Data is automatically partitioned by:

  1. Account - Top-level isolation
  2. Tenant - Logical data grouping
  3. Dataset - Individual data stream
  4. Time - Year/Month/Day/Hour partitions

This enables efficient time-range queries and easy data lifecycle management.

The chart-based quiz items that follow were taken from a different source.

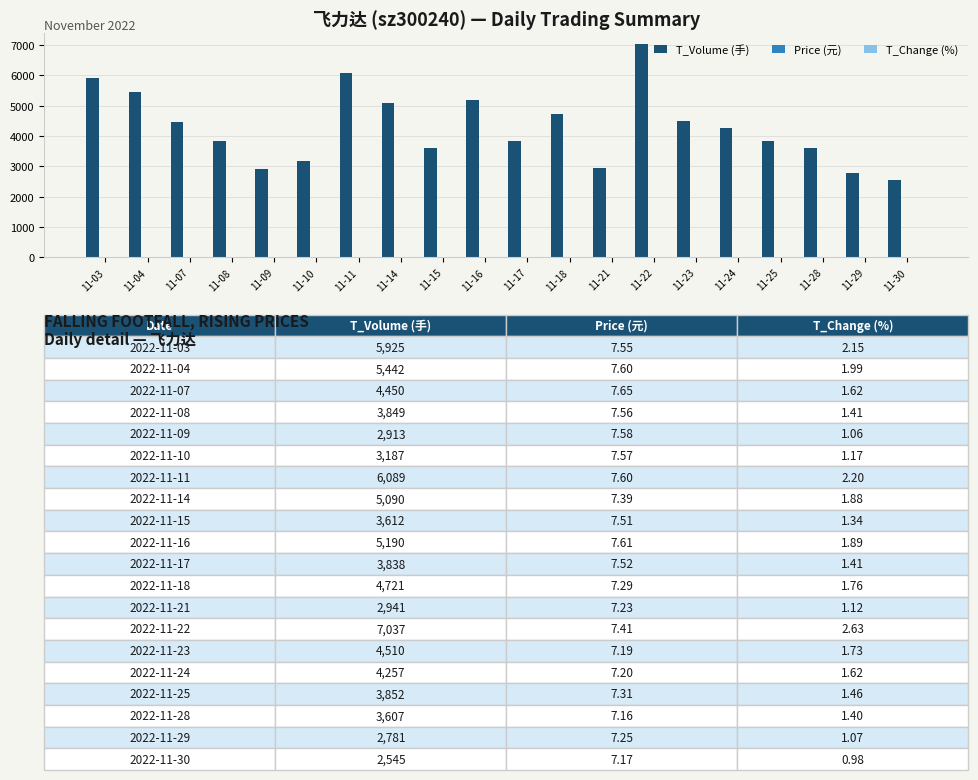

Between 11-03 and 11-16, which series saw the biggest shift?

T_Volume (手)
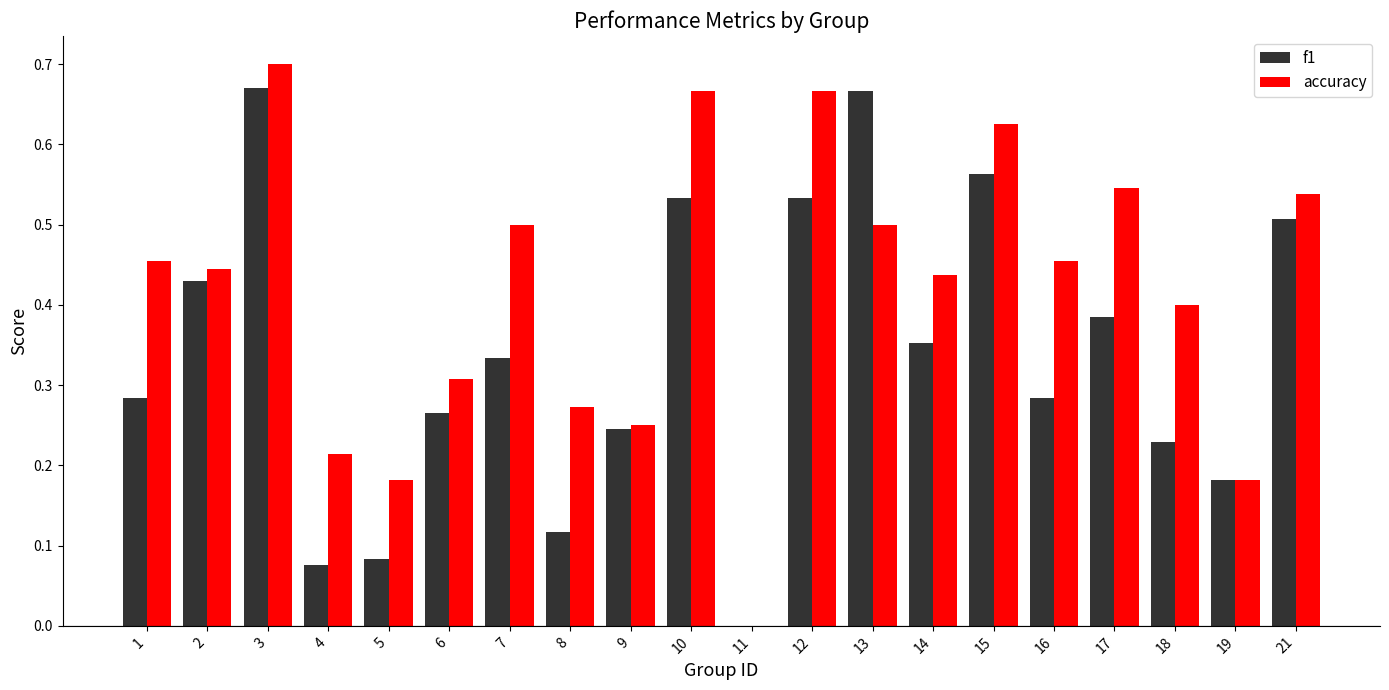

Where is accuracy nearest to the value 0?

11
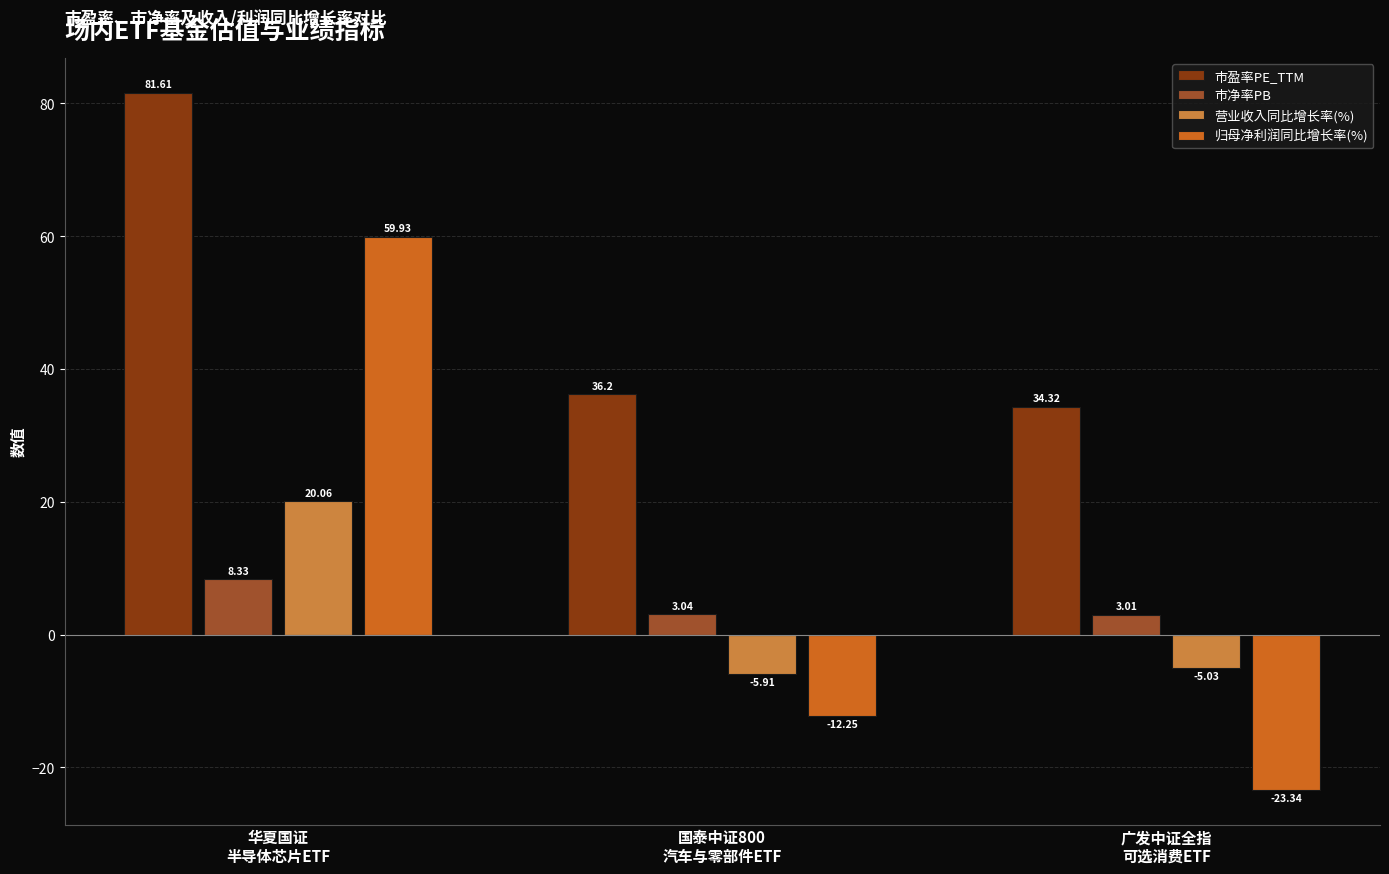

List the series in order of their peak value, highest first.

市盈率PE_TTM, 归母净利润同比增长率(%), 营业收入同比增长率(%), 市净率PB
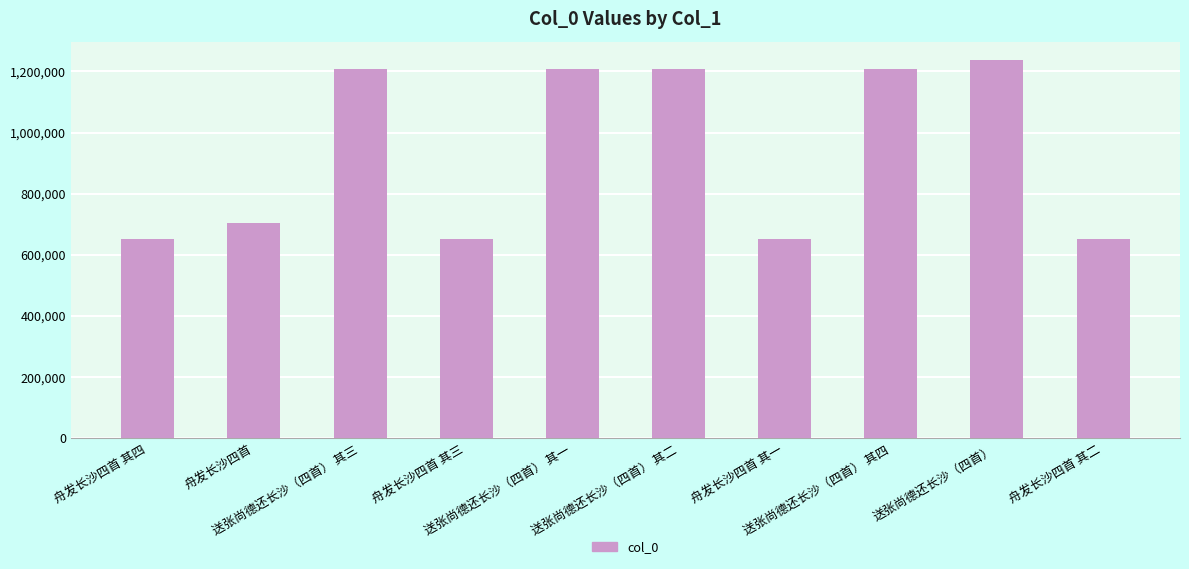

What is the maximum value shown in the chart?

1235899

BYOB - Bring Your Own Bucket

ByteFreezer supports using your own S3-compatible storage:

Provider Supported
AWS S3 Yes
MinIO Yes
Google Cloud Storage Yes (S3 compatibility mode)
Azure Blob Yes (S3 compatibility mode)
Backblaze B2 Yes
Wasabi Yes

Configuration

storage:
  type: s3
  bucket: my-bytefreezer-data
  region: us-east-1
  endpoint: ""  # Leave empty for AWS S3

  # For MinIO or other S3-compatible
  # endpoint: https://minio.example.com:9000

  credentials:
    access_key: ${AWS_ACCESS_KEY_ID}
    secret_key: ${AWS_SECRET_ACCESS_KEY}

Schema Evolution

ByteFreezer handles changing data schemas gracefully:

Adding Fields

New fields are automatically added to the schema:

// Day 1
{"timestamp": "...", "user": "alice", "action": "login"}

// Day 2 - new field appears
{"timestamp": "...", "user": "bob", "action": "login", "mfa": true}

The Parquet files seamlessly accommodate the new mfa field.

Missing Fields

Queries handle missing fields gracefully:

SELECT user, action, mfa
FROM events
WHERE date = '2024-01-15'
-- mfa will be NULL for events before the field was added

Data Lifecycle

Retention Policies

Configure retention per dataset:

datasets:
  - id: security-logs
    retention_days: 365  # Keep for 1 year

  - id: debug-logs
    retention_days: 7    # Keep for 1 week

  - id: audit-logs
    retention_days: 2555 # Keep for 7 years

Tiered Storage

For long-term retention, use S3 lifecycle policies:

Age Storage Class Cost
0-30 days Standard $$$
30-90 days Infrequent Access $$
90+ days Glacier $

Compression

Parquet files use efficient compression:

Codec Compression Ratio Query Speed
Snappy Good Fast
Zstd Better Moderate
Gzip Best Slower

Default: Snappy for balance of compression and speed.

Cost Comparison

Storage costs compared to traditional SIEM:

Solution 1TB/day for 90 days Annual Cost
Traditional SIEM ~$100K+ ~$1.2M+
ByteFreezer + S3 ~$2K ~$24K

Estimates based on public pricing. Your costs may vary.

Best Practices

Optimize Partitioning

  1. Use appropriate granularity - Hourly for high-volume, daily for low-volume
  2. Query with partition filters - Always include time ranges

Manage File Sizes

  1. Target 128MB-1GB files - Optimal for S3 and query engines
  2. Packer handles this - Automatic file sizing and compaction

Secure Your Bucket

  1. Enable encryption - Server-side encryption (SSE-S3 or SSE-KMS)
  2. Restrict access - IAM policies for ByteFreezer only
  3. Enable versioning - Protect against accidental deletion
  4. Enable access logging - Audit bucket access

Air-Gapped / FedRAMP

For high-security environments:

  • On-premises MinIO - No cloud dependency
  • Network isolation - No internet required
  • Your encryption keys - Full control over data
  • BYOA - Bring Your Own AI model for queries

See Control Deployment for air-gapped setup.